Still, for the Celtics, this has become more of the norm than an anomaly with Boston using the NBA draft combine to search out talent with picks No. 14, 20 and 22 at their disposal.
This will be the fourth time in the past six years that the Celtics have had multiple first-round picks.
And it could have been more if the Memphis Grizzlies’ pick, which will be No. 2 overall, had fallen out of the top-8.
“We’re glad to only have three picks,” Austin Ainge, Celtics director of player personnel, told NBC Sports Boston. “We’re glad the fourth [Memphis pick] rolled over [to 2020 or '21] to space them out. It’s always good to have first-round picks, but it’s better to have them in multiple years than to have them all in one year. We are excited about this draft. There’s some good depth and talent there.”
And talent is definitely something the Celtics are in the market for. They may have several holes to fill between now and the start of next season.
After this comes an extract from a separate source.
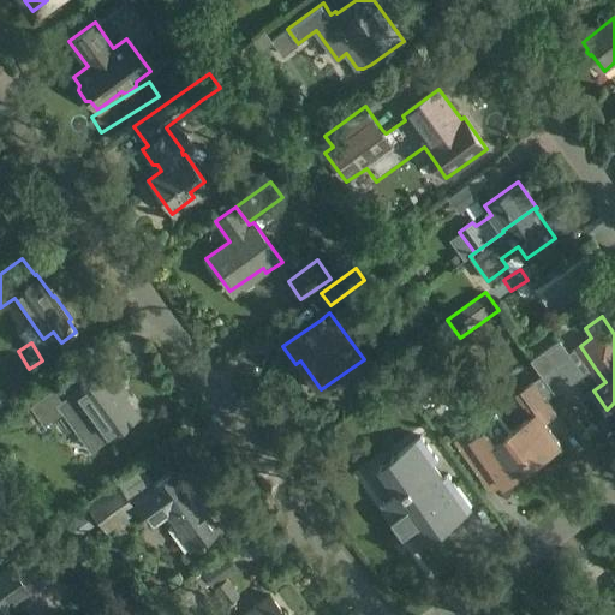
[(584,376),(568,354),(560,342),(532,362),(543,376),(555,393),(556,394),(584,376)]
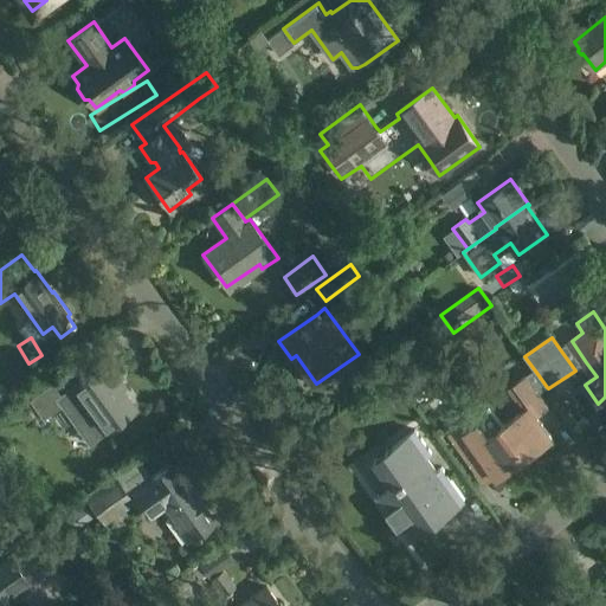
[(50,382),(49,384),(30,398),(44,417),(60,405),(89,444),(104,431),(133,411),(113,382),(117,379),(104,361),(66,388),(58,394),(50,382)]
While much of the attention involving the Celtics has centered around Kyrie Irving and his impending free agency, he’s one of seven potential Boston players who will be either unrestricted or restricted free agents this summer.
“As they say, need is a bad evaluator. So, we don’t take that into account too much,” Ainge said. “You also don’t count on rookies changing your whole roster, right? You usually start with the top free agents and your returning guys and fill in with rookies at the end. We’ll be taking the best players.”
But part of that also involves avoiding duplication, which may result in the Celtics selecting a player that might be a notch or two below another on their draft board, but in doing so prevents them from taking a pair of similarly-skilled players.
“The one thing about having three picks, you can’t take three shooting guards,” Ainge said. “You just can’t develop them. You can’t take three centers. So, we’ll have to take that into account a little bit as we go forward.”
The same can be said for the interview portion of the combine, which has varying levels of value, depending on the perspective of a particular franchise.
“It’s just a small portion,” Ainge said. “Most of these kids play at big programs and have done interviews their whole lives. So we have a good backlog. We like to ask about some specific questions we have. We do a lot of background research and we ask about what happened here, what about after this tough loss; what about this incident you had.”
Ainge said the interview is a factor in their evaluation process but not a major one.
With the camp winding down, Ainge has a clear vision for what would make for a successful combine for the Celtics.
“For us, if we can break any ties that would be great,” Ainge said. “If out here on the court, if some of the guys we liked play poorly so they fall to us that would nice, too. But you don’t want to put too much stock in the combine, so we try to keep it in perspective as part of [a player’s] whole career.”